Additional pages with SPA

99 Views Asked by At

I'm creating a SPA app using Durandal and I would like to include a credit card payment facility. The guys that I'm looking at requires you to give return URLs to success, cancel and a view other pages, is that possible?

To me it would be breaking the 'single page' part of SPA, but is it possible? Could I do it all in a window?

3

There are 3 best solutions below

0
On

Disclaimer: I don't know Durandal, but you would solve this in an SPA using either "hashbang URIs" or actually re-serving the SPA in your webserver for the requested return URI and adjusting the content using the same technique as hangbash URIs but using history.pushstate/history.popstate instead, see here: https://developer.mozilla.org/en-US/docs/Web/Guide/API/DOM/Manipulating_the_browser_history

A more general article from Google is available here that covers the same principle: https://developers.google.com/webmasters/ajax-crawling/

This "works" because SPAs are SPAs only in that the browser requests a new HTML document from the server once (or in your case, twice), the SPA should still be updating the history and address-bar state of the UA as the user navigates the application, just as though it were a regular multi-page application.

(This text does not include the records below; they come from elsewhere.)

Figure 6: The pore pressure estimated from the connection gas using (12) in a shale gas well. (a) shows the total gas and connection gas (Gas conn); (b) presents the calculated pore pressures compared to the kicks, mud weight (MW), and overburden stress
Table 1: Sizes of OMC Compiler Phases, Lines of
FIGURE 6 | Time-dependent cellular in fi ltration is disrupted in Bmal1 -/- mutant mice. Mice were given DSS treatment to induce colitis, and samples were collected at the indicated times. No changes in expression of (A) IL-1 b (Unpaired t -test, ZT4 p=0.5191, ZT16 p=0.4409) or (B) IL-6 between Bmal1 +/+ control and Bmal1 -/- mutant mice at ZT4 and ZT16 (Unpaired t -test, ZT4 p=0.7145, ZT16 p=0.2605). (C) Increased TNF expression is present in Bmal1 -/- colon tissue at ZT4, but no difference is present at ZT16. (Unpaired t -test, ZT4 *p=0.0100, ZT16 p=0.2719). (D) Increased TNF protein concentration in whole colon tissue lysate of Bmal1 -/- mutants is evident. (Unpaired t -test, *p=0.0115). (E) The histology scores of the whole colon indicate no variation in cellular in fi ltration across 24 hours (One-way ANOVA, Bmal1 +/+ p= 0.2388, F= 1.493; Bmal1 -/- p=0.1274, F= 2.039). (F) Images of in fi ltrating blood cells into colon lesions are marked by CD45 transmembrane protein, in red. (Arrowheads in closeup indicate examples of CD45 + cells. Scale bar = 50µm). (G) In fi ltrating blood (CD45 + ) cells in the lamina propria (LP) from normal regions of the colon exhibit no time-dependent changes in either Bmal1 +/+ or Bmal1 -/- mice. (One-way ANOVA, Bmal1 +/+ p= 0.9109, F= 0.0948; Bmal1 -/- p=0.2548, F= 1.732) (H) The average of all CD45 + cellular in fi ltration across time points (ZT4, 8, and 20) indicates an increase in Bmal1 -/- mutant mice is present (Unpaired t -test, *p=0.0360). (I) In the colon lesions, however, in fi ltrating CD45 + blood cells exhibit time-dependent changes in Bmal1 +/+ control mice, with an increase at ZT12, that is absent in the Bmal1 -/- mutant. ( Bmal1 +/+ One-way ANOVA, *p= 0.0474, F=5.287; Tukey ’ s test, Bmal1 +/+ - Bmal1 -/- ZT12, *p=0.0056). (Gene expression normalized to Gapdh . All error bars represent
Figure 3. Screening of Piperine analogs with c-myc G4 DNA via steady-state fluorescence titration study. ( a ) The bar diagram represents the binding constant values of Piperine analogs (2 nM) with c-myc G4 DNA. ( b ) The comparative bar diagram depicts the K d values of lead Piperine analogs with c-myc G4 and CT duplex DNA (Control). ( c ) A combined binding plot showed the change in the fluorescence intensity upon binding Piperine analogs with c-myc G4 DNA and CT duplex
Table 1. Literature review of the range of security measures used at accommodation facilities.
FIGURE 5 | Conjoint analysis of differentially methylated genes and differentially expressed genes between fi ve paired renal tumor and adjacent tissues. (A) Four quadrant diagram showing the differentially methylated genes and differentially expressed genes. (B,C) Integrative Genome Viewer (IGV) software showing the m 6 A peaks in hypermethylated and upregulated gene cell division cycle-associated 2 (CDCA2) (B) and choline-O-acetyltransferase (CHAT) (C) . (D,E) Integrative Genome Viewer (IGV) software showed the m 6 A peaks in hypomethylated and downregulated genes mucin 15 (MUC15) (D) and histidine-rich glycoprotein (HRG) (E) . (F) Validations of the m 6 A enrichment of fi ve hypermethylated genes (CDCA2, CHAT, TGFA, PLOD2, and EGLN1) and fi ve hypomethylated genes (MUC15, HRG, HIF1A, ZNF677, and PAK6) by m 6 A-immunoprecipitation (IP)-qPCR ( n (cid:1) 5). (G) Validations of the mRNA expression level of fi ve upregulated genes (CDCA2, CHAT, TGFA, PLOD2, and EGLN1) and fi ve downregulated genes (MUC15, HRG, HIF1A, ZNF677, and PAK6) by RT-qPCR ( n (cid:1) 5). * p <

A great example of this is GitHub's source navigator: Try here ( https://github.com/angular/angular.js ) and navigate the repository, observe that the contents of the file-listing change as does the address bar, but your browser doesn't reload the whole page... yet if you copy+paste the (modified) address bar address into a new browser window, you get the same page back.

0
On

I looked into doing credit card processing from a SPA and the best option I had found was Stripe. They supply a javascript file that looks like it would work, I never implemented it on my project due to time constraints so I can't confirm that it works but it looked very promising.

0
On

IFRAMEs are quite good for this sort of thing. You can use jQuery to hook an event handler to the page load event and this will tell you when the other end has responded. Load the 3rd party page into the IFRAME and serve response pages on the URLs you provide to the service provider. As mentioned by others you can use routes to identify the response pages. The IFRAME will stop the round-tripping from mucking up your application state and in fact it is possible to put script in your response pages that dot-notates its merry way up the DOM and into your app.